# REQUEST:
Search the records for lines that contain the word "voltage". Copy them all.

[Dataset entries]
"""

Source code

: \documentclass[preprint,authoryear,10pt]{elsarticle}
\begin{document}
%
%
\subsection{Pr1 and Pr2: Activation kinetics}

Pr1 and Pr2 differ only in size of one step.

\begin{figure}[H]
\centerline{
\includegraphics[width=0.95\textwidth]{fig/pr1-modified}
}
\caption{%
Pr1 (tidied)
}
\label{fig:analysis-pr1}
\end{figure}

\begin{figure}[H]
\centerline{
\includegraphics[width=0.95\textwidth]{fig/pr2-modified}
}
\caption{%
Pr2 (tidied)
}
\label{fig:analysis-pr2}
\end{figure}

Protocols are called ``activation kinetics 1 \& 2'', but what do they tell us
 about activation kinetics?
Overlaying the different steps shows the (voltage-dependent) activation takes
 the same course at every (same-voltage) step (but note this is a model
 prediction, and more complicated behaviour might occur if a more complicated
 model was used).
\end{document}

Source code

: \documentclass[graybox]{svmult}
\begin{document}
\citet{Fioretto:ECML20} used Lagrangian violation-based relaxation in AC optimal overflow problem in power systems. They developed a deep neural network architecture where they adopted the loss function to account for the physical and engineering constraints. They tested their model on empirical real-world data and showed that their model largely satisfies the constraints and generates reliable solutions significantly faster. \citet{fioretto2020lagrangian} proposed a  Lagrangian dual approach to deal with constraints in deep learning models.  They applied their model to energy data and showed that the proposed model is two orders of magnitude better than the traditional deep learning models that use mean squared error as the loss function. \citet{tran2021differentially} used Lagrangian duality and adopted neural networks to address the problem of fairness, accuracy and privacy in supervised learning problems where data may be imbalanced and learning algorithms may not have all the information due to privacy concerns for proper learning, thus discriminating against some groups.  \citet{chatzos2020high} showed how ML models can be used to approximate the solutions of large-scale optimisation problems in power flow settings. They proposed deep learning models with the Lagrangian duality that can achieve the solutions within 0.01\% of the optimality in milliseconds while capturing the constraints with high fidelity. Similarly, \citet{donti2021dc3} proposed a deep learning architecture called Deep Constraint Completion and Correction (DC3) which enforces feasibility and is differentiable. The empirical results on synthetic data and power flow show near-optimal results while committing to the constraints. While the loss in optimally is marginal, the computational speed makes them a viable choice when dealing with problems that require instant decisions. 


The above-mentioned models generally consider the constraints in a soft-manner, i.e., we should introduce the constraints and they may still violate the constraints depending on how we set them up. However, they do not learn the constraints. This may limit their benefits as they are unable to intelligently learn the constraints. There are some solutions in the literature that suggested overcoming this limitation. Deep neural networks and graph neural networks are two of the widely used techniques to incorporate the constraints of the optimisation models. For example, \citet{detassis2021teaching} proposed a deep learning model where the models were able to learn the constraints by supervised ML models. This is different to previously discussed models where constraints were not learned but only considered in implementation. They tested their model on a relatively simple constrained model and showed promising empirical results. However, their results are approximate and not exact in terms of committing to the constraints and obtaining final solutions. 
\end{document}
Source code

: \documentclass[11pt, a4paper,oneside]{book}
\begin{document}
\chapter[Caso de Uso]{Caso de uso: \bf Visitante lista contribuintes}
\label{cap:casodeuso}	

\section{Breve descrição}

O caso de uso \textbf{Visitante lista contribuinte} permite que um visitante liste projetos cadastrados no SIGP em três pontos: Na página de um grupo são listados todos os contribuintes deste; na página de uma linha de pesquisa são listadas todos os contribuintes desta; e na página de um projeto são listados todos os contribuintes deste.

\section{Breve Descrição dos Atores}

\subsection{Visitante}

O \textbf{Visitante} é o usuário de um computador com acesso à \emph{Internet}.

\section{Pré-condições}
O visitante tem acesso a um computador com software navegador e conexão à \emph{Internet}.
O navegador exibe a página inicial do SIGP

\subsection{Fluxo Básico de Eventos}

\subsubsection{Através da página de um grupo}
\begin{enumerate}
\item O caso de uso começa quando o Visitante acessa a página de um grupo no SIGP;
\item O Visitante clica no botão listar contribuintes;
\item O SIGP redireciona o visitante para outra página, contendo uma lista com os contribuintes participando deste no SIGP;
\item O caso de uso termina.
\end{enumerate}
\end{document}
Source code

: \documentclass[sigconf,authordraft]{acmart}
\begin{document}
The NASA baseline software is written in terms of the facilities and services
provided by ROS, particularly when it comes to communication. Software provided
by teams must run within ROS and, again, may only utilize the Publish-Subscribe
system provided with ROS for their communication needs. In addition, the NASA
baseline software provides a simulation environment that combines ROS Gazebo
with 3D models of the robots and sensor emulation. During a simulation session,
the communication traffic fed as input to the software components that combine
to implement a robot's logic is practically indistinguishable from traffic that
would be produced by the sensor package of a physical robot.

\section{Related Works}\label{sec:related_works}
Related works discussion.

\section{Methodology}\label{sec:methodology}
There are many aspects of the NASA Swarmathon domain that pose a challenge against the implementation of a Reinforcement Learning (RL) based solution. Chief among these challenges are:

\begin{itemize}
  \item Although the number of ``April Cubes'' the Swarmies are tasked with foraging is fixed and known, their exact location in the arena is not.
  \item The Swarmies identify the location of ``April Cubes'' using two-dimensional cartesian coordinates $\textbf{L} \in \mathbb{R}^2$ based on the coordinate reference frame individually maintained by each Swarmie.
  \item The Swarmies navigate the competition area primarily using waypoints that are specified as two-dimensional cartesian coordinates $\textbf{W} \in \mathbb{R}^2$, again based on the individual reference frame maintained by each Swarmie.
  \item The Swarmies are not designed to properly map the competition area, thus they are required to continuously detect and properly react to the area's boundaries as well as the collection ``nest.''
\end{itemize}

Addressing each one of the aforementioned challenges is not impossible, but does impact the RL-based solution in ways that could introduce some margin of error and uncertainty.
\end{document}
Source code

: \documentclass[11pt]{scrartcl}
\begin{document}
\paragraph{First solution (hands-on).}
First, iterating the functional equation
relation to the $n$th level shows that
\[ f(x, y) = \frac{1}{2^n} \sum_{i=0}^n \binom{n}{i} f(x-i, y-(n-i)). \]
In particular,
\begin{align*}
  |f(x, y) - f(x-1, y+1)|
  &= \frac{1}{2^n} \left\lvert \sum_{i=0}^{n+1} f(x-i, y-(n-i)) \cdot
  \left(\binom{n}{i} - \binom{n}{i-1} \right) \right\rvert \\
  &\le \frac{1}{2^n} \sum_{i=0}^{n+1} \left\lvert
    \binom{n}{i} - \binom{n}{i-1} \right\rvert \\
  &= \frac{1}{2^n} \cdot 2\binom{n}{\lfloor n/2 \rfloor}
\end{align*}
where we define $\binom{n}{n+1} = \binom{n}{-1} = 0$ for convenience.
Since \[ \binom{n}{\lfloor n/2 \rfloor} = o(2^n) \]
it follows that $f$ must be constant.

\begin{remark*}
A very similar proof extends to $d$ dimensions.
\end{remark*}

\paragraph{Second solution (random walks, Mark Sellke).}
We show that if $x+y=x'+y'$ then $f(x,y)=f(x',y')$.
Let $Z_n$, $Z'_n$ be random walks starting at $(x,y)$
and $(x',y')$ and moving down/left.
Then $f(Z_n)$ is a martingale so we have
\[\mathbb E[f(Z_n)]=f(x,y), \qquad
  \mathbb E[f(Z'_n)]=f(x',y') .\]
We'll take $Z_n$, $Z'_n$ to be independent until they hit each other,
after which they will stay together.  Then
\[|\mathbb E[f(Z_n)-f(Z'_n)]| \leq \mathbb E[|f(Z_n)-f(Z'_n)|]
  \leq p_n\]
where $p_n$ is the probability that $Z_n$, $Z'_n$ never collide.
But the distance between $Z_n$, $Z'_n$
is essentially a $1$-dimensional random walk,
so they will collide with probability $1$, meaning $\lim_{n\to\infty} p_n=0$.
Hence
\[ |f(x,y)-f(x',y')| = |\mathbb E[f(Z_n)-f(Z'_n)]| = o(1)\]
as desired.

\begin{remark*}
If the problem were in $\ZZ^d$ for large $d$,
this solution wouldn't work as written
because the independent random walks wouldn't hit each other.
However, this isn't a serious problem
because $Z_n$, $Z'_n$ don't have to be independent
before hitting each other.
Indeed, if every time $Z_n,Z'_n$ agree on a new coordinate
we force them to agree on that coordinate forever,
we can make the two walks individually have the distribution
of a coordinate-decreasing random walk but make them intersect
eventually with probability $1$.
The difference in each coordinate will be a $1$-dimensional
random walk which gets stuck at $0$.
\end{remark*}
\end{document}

"""

# TASK SOLUTION:
Overlaying the different steps shows the (voltage-dependent) activation takes
 the same course at every (same-voltage) step (but note this is a model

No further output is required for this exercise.